- _Data for this task_
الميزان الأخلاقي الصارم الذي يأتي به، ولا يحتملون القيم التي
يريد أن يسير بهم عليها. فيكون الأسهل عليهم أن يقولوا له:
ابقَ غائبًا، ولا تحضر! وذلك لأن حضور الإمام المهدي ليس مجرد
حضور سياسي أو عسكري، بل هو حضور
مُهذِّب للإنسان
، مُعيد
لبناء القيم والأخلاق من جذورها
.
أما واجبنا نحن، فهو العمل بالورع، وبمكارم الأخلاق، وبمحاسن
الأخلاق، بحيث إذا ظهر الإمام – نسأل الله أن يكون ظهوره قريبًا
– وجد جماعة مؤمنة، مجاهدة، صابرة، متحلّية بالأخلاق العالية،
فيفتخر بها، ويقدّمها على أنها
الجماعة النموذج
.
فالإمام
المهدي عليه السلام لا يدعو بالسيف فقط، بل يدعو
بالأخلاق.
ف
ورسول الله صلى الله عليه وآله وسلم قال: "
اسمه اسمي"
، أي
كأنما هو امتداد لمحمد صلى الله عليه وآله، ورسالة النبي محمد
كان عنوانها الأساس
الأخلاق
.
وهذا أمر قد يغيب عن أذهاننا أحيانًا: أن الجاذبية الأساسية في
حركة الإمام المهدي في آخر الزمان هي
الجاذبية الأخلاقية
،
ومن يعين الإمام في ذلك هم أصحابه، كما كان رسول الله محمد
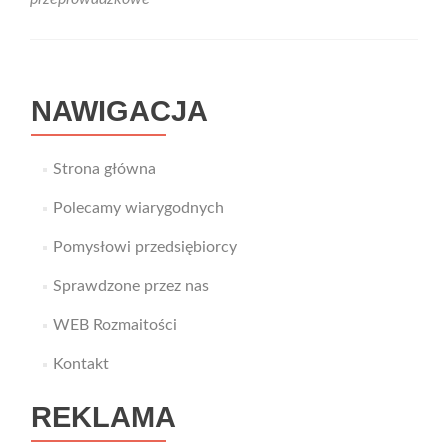
Bagażówka
–
firma
do
przeprowadzek
NAWIGACJA
Strona główna
Polecamy wiarygodnych
Pomysłowi przedsiębiorcy
Sprawdzone przez nas
WEB Rozmaitości
Kontakt
REKLAMA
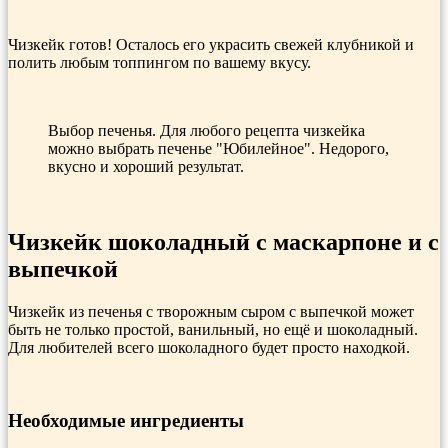
Чизкейк готов! Осталось его украсить свежей клубникой и
полить любым топпингом по вашему вкусу.
Выбор печенья. Для любого рецепта чизкейка
можно выбрать печенье "Юбилейное". Недорого,
вкусно и хороший результат.
Чизкейк шоколадный с маскарпоне и с
выпечкой
Чизкейк из печенья с творожным сыром с выпечкой может
быть не только простой, ванильный, но ещё и шоколадный.
Для любителей всего шоколадного будет просто находкой.
Необходимые ингредиенты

- _What is being asked_
Starting at the line that contains "Чизкейк готов! Осталось" and ending at the last line of the records, arrange each line as a row of a Markdown table with the columns Row and Text line.

- _Output_
| Row | Text line |
|---|---|
| 1 | Чизкейк готов! Осталось его украсить свежей клубникой и |
| 2 | полить любым топпингом по вашему вкусу. |
| 3 | Выбор печенья. Для любого рецепта чизкейка |
| 4 | можно выбрать печенье "Юбилейное". Недорого, |
| 5 | вкусно и хороший результат. |
| 6 | Чизкейк шоколадный с маскарпоне и с |
| 7 | выпечкой |
| 8 | Чизкейк из печенья с творожным сыром с выпечкой может |
| 9 | быть не только простой, ванильный, но ещё и шоколадный. |
| 10 | Для любителей всего шоколадного будет просто находкой. |
| 11 | Необходимые ингредиенты |